Collected data
------------------------------------

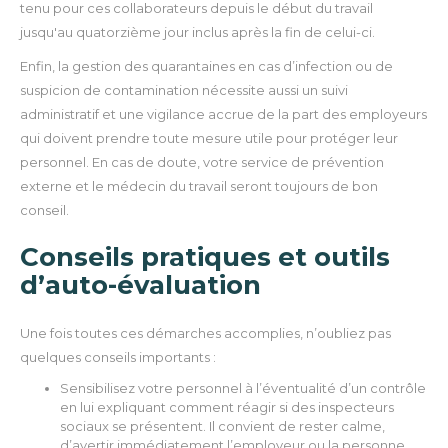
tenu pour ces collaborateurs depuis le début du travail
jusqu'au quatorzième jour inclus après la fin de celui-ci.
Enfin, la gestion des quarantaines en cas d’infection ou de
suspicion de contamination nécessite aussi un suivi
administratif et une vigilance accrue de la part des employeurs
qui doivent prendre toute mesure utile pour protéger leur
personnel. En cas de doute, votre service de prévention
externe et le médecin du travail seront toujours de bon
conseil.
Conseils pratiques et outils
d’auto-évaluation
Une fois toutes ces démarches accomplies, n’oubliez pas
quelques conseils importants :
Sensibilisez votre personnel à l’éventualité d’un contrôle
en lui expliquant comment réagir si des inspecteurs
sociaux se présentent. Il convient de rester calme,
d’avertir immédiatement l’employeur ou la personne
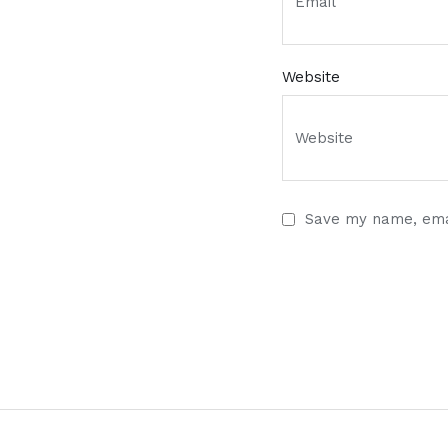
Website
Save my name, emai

------------------------------------

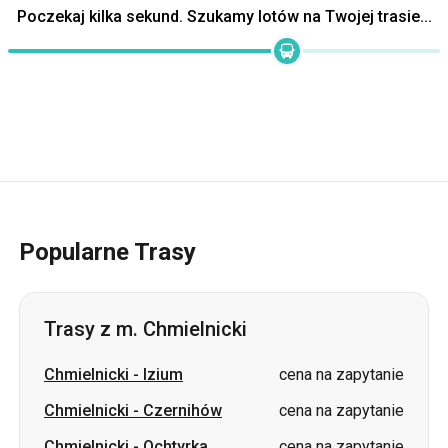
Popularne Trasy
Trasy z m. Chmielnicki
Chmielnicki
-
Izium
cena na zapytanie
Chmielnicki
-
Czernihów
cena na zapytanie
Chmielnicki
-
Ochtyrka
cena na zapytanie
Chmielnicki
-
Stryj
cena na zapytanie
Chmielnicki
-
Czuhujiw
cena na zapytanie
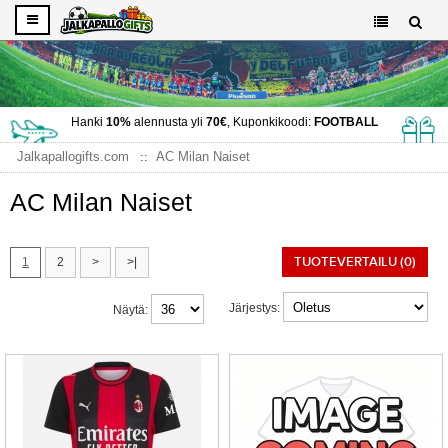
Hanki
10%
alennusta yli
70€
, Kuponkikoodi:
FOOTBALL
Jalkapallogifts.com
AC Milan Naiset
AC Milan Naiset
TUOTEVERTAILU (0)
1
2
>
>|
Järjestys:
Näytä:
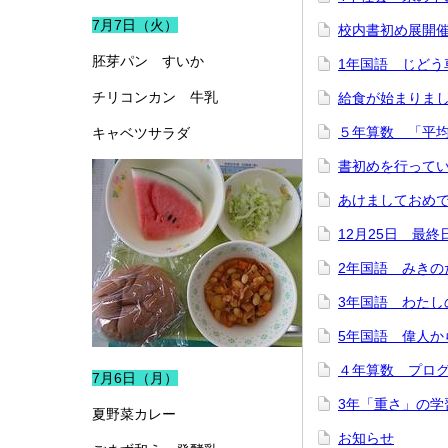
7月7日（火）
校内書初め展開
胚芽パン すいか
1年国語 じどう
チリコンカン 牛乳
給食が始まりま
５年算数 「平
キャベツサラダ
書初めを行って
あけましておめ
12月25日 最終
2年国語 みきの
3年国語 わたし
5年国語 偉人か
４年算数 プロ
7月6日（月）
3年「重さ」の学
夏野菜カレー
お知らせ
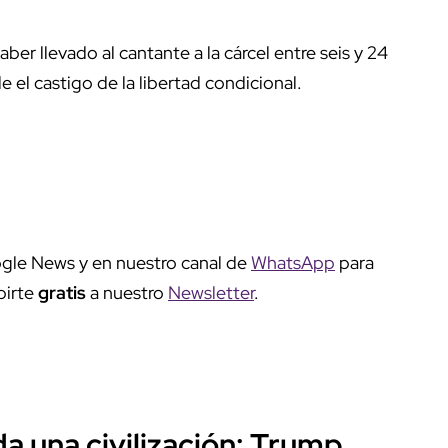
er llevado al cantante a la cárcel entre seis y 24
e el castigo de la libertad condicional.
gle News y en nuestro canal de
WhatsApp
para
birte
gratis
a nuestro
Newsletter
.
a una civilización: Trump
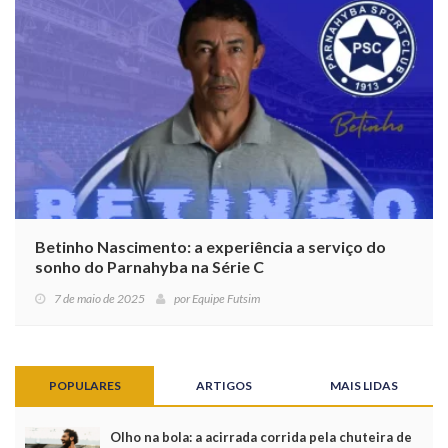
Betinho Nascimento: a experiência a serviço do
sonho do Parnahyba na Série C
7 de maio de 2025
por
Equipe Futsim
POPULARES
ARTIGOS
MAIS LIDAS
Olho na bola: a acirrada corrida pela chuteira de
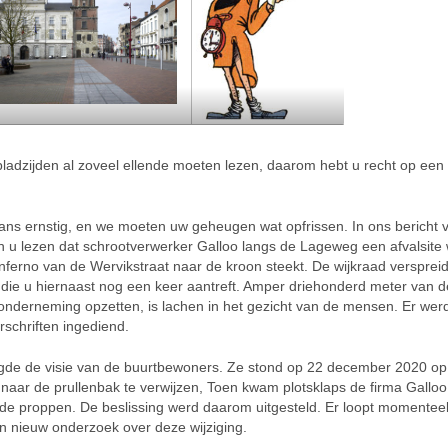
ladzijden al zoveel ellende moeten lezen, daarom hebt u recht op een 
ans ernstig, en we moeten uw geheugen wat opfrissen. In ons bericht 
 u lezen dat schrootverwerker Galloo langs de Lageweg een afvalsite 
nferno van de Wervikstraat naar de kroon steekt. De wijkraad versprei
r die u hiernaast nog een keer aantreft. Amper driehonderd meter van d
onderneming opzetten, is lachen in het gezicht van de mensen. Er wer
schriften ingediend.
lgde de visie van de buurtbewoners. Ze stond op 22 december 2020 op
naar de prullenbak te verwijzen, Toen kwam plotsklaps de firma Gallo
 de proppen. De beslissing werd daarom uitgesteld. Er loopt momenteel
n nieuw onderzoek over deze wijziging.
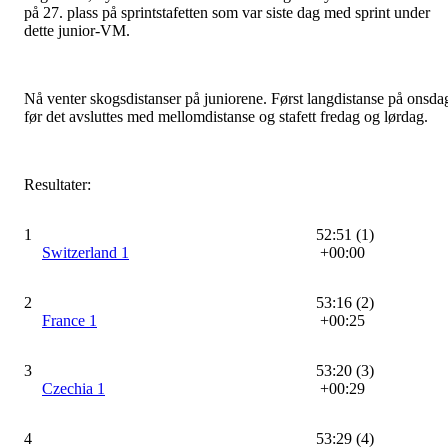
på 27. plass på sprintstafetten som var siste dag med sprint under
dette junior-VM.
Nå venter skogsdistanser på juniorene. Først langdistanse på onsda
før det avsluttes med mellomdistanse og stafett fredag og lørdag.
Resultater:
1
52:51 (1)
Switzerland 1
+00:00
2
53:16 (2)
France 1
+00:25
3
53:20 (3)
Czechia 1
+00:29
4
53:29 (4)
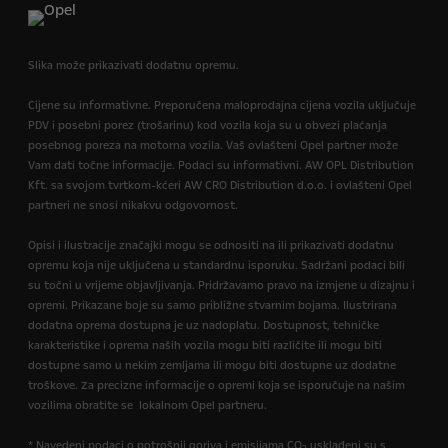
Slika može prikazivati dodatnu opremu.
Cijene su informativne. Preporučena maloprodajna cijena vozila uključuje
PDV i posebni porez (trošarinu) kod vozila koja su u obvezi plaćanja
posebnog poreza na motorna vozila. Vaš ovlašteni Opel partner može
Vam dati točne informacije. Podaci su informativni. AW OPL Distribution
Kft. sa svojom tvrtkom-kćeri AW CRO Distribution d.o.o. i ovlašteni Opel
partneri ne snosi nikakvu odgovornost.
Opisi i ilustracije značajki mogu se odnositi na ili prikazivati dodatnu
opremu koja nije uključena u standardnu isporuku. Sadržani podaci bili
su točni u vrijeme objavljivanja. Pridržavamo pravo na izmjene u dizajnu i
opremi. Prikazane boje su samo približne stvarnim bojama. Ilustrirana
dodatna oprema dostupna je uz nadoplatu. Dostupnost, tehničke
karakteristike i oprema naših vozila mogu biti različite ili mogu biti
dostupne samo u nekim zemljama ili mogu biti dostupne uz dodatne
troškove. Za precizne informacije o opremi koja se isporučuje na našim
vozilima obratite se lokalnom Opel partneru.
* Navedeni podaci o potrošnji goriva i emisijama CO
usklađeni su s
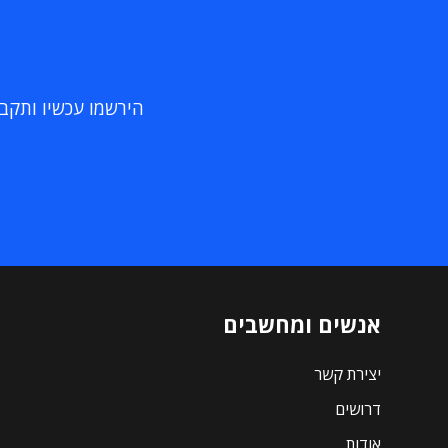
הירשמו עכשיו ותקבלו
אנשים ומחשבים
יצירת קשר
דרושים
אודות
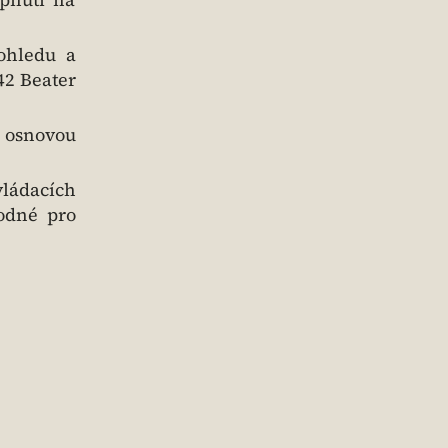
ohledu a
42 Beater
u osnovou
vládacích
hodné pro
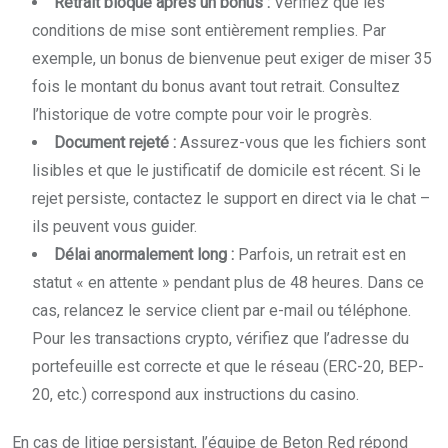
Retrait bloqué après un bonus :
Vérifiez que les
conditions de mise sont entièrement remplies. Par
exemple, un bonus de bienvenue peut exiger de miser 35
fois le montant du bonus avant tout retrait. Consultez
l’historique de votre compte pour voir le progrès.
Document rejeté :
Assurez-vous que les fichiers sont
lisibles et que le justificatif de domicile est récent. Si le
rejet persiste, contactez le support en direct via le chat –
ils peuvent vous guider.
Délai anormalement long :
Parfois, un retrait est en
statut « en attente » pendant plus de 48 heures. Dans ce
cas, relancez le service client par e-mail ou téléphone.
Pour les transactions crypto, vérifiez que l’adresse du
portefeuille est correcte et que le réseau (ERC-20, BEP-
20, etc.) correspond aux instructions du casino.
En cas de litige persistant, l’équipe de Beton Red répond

------------------------------------

WHAT THE TASK ASKS:
What you need to produce is an exact copy of the entries above, limited to the lines from the one with "dette junior-VM." up to and including the one with "karakteristike i oprema", without pictures.

RESPONSE AREA:
dette junior-VM.
Nå venter skogsdistanser på juniorene. Først langdistanse på onsda
før det avsluttes med mellomdistanse og stafett fredag og lørdag.
Resultater:
1
52:51 (1)
Switzerland 1
+00:00
2
53:16 (2)
France 1
+00:25
3
53:20 (3)
Czechia 1
+00:29
4
53:29 (4)
Slika može prikazivati dodatnu opremu.
Cijene su informativne. Preporučena maloprodajna cijena vozila uključuje
PDV i posebni porez (trošarinu) kod vozila koja su u obvezi plaćanja
posebnog poreza na motorna vozila. Vaš ovlašteni Opel partner može
Vam dati točne informacije. Podaci su informativni. AW OPL Distribution
Kft. sa svojom tvrtkom-kćeri AW CRO Distribution d.o.o. i ovlašteni Opel
partneri ne snosi nikakvu odgovornost.
Opisi i ilustracije značajki mogu se odnositi na ili prikazivati dodatnu
opremu koja nije uključena u standardnu isporuku. Sadržani podaci bili
su točni u vrijeme objavljivanja. Pridržavamo pravo na izmjene u dizajnu i
opremi. Prikazane boje su samo približne stvarnim bojama. Ilustrirana
dodatna oprema dostupna je uz nadoplatu. Dostupnost, tehničke
karakteristike i oprema naših vozila mogu biti različite ili mogu biti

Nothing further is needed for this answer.